Saint-Domingue was divided between the Kingdom of Haiti in the north, directed by Henri I, and a republic in the south, directed by Alexandre Pétion, an homme de couleur. Henri Christophe established a semi-feudal corvée system, with a rigid education and economic code.[60][unreliable source?]

President Pétion gave military and financial assistance to the revolutionary leader Simón Bolívar, which were critical in enabling him to liberate the Viceroyalty of New Granada.[61] He was instrumental in aiding countries in South America achieve independence from Spain.

Beginning in 1821, President Jean-Pierre Boyer, also an homme de couleur and successor to Pétion, reunified the two parts of Haiti and extended control over the entire western portion of the island.[62] In addition, after Santo Domingo declared its independence from Spain, Boyer sent forces in to take control. Boyer ruled the entire island, ending slavery in Santo Domingo.[63] After Santo Domingo achieved independence from Haiti, it established a separate national identity.

Struggling to revive the agricultural economy to produce commodity crops, Boyer passed the Code Rural, which denied peasant laborers the right to leave the land, enter the towns, or start farms or shops of their own. Following the Revolution, many peasants wanted to have their own farms rather than work on plantations.[64][65]

The American Colonization Society (ACS) encouraged free blacks in the United States to emigrate to Haiti. Starting in September 1824, more than 6,000 African Americans migrated to Haiti, with transportation paid by the ACS.[66] Many found the conditions too harsh and returned to the United States.

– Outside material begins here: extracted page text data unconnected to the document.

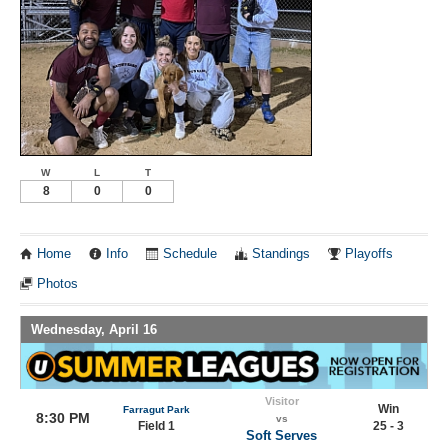
W
L
T
8
0
0
Home
Info
Schedule
Standings
Playoffs
Photos
Wednesday, April 16
Visitor
Win
Farragut Park
8:30 PM
vs
Field 1
25 - 3
Soft Serves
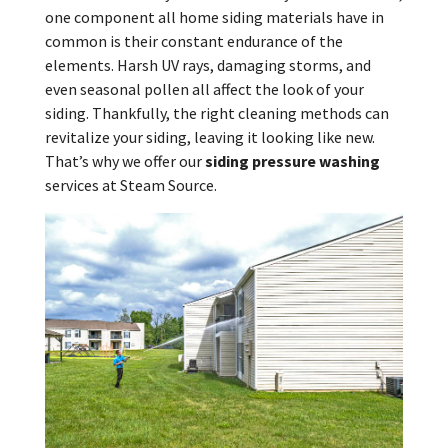
one component all home siding materials have in
common is their constant endurance of the
elements. Harsh UV rays, damaging storms, and
even seasonal pollen all affect the look of your
siding. Thankfully, the right cleaning methods can
revitalize your siding, leaving it looking like new.
That’s why we offer our
siding pressure washing
services at Steam Source.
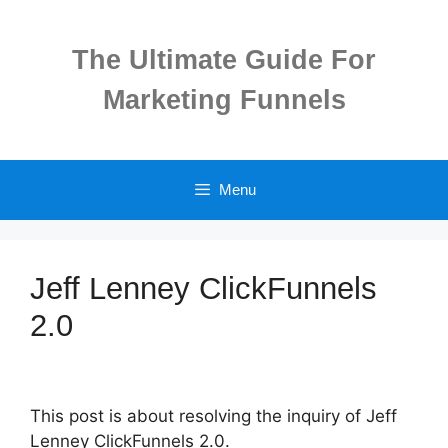
Skip
to
The Ultimate Guide For
content
Marketing Funnels
Menu
Jeff Lenney ClickFunnels
2.0
This post is about resolving the inquiry of Jeff
Lenney ClickFunnels 2.0.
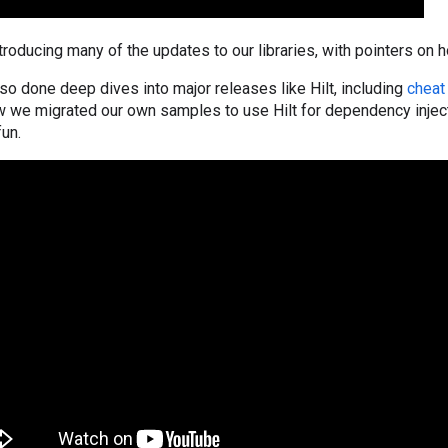
introducing many of the updates to our libraries, with pointers on 
so done deep dives into major releases like Hilt, including
cheat
ow we migrated our own samples to use Hilt for dependency injec
fun.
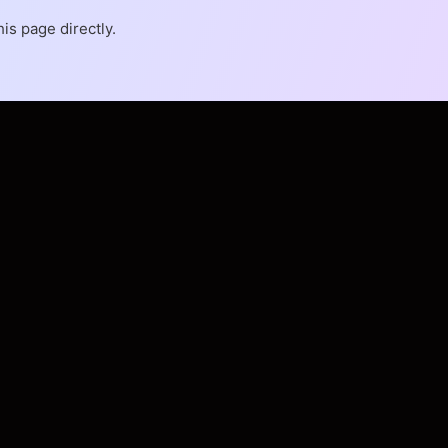
is page directly.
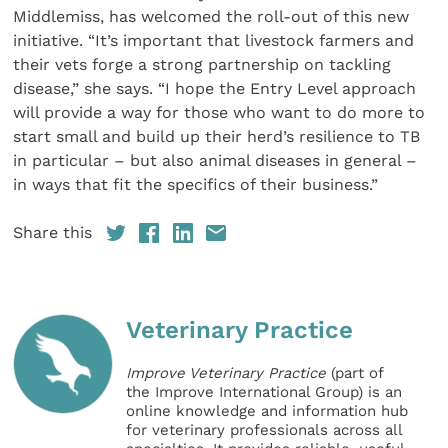
Middlemiss, has welcomed the roll-out of this new
initiative. “It’s important that livestock farmers and
their vets forge a strong partnership on tackling
disease,” she says. “I hope the Entry Level approach
will provide a way for those who want to do more to
start small and build up their herd’s resilience to TB
in particular – but also animal diseases in general –
in ways that fit the specifics of their business.”
Share this
Veterinary Practice
Improve Veterinary Practice
(part of
the Improve International Group) is an
online knowledge and information hub
for veterinary professionals across all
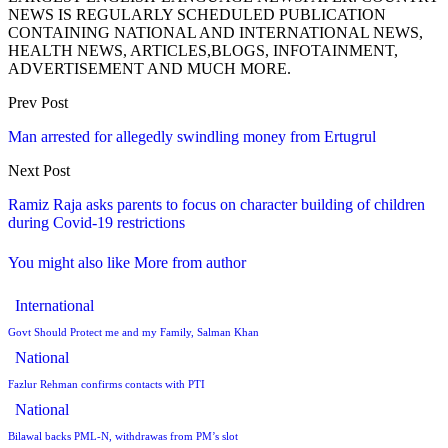
NEWS IS REGULARLY SCHEDULED PUBLICATION
CONTAINING NATIONAL AND INTERNATIONAL NEWS,
HEALTH NEWS, ARTICLES,BLOGS, INFOTAINMENT,
ADVERTISEMENT AND MUCH MORE.
Prev Post
Man arrested for allegedly swindling money from Ertugrul
Next Post
Ramiz Raja asks parents to focus on character building of children
during Covid-19 restrictions
You might also like
More from author
International
Govt Should Protect me and my Family, Salman Khan
National
Fazlur Rehman confirms contacts with PTI
National
Bilawal backs PML-N, withdrawas from PM’s slot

In July 1825, King Charles X of France, during a period of "restoration" for the monarchy, sent a fleet to reconquer the island. Under pressure, President Boyer agreed to a treaty by which France formally recognized the independence of the nation in exchange for a payment of 150 million francs (reduced to 90 million in 1838). After losing the support of Haiti's elite, Boyer was ousted in 1843. A long succession of coups followed his departure to exile.

The enforced payment to France reduced Haiti's economy for years. Western nations did not give Haiti formal diplomatic recognition. Both of these problems kept the Haitian economy and society isolated. Expatriates bankrolled and armed opposing groups.[67] In 1892, the German government supported suppression of the reform movement of Anténor Firmin.